Gallup surveyed 109,875 full-time employees — those who work at least 30 hours per week — during this time period.
The Gallup-Healthways Well-Being Index uses respondents’ self-reports of their height and weight to calculate body mass index (BMI) scores. BMI values of 30 or higher are classified as “obese,” 25.0 to 29.9 are “overweight,” and 18.5 to 24.9 are “normal weight.”
Chronic health conditions in this analysis include being overweight or obese; having ever been diagnosed with a heart attack, high blood pressure, high cholesterol, cancer, diabetes, asthma, or depression; and recurring physical pain in the neck or back or knee or leg in the last 12 months.
Gallup calculated unhealthy days using respondents’ answers to the question, “During the past 30 days, for about how many days did poor health keep you from doing your usual activities?”
Full-time workers who are of normal weight and do not suffer from chronic health conditions make up 13.9% of the U.S. workforce and average .34 unhealthy days each month — or about 4 days per year. The average number of unhealthy days per month is slightly higher at .36 among those who are overweight or obese and do not have additional chronic health conditions.
Unhealthy days per month increase further to 1.08 for workers who are overweight or obese and have one to two additional chronic health conditions. Workers who are of an above-normal weight and have three or more chronic health conditions report a significantly higher average of 3.51 unhealthy days per month — that is about 42 days per year.
To estimate how unhealthy days per month translate into missed work days, Gallup asked workers this question: “Earlier, you indicated that you had xx days in the last month where poor health prevented you from doing your usual activities. How many actual work days in the last month did you not work due to poor health?” The results indicated that one unhealthy day per month for full-time workers is equivalent to about 0.31 actual missed days of work.
See page 2 for a full description for estimating the economic cost of unhealthy days.
The $153 billion in annual lost productivity costs linked to unhealthy workers in the United States is more than four times the cost found in the United Kingdom. The striking difference is the result of fewer unhealthy workers in the U.K. About 14% of full-time U.S. workers are of a normal weight and have no chronic illness, compared with 20% in the U.K.
The high percentages of full-time U.S. workers who have less than ideal health are a significant drain on productivity for U.S. businesses. However, employees and employers have the opportunity to potentially increase productivity if they address the health issues that are currently plaguing the workplace.
The $153 billion in lost productivity estimated in this analysis would increase if it included presenteeism, which is when employees go to work but are less productive in their jobs because of poor health or wellbeing.

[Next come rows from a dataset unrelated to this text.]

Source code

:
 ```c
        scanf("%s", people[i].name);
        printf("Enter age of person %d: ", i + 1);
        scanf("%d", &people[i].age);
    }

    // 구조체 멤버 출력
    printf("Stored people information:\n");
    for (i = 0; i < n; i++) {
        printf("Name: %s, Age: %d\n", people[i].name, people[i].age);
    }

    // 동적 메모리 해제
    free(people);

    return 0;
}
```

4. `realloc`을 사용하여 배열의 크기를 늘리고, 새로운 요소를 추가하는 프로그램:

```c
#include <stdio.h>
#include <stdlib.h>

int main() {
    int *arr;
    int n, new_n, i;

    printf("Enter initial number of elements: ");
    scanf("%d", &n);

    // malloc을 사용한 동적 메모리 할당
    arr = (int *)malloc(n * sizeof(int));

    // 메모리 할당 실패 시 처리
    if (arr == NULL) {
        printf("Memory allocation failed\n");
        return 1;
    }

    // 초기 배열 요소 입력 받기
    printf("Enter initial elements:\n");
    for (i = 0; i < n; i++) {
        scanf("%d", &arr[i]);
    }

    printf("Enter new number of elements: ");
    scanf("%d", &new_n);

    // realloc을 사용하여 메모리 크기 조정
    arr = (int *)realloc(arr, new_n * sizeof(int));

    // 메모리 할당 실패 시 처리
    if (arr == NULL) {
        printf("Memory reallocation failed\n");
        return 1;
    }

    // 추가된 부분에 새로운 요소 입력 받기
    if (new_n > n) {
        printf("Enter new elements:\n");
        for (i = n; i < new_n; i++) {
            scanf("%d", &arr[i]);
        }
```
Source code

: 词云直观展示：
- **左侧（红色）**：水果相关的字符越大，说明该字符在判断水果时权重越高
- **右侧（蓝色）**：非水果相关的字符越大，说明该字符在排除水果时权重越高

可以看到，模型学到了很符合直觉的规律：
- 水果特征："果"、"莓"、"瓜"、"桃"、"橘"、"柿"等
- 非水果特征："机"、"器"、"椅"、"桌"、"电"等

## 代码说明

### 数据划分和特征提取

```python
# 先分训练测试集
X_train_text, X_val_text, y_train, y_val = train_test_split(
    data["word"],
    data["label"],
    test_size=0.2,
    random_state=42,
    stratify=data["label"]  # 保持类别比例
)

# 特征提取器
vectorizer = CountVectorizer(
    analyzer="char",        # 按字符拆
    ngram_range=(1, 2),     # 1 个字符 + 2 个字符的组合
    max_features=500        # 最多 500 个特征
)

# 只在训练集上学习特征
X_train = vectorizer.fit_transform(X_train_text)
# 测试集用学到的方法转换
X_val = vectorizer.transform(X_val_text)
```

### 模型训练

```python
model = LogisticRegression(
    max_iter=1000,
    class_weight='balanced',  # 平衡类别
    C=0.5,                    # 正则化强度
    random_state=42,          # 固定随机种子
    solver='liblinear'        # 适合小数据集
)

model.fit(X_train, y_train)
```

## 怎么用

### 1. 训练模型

Including part-time employees would also add to the estimate of costs in lost productivity. Other research that has examined a broader array of factors using a somewhat different list of chronic conditions places the economic effect of lost productivity at $1.1 trillion per year.
About the Gallup-Healthways Well-Being Index
The Gallup-Healthways Well-Being Index tracks wellbeing in the U.S., U.K., and Germany and provides best-in-class solutions for a healthier world. To learn more, please visit well-beingindex.com.
Survey Methods Results are based on telephone interviews conducted as part of the Gallup-Healthways Well-Being Index survey Jan. 2-Oct. 2, 2011, with a random sample of 270,695 adults, aged 18 and older, living in all 50 U.S. states and the District of Columbia, selected using random-digit-dial sampling. Of these, 109,875 were employed full time at the time of the interview and they provided height and weight data to calculate body mass index scores.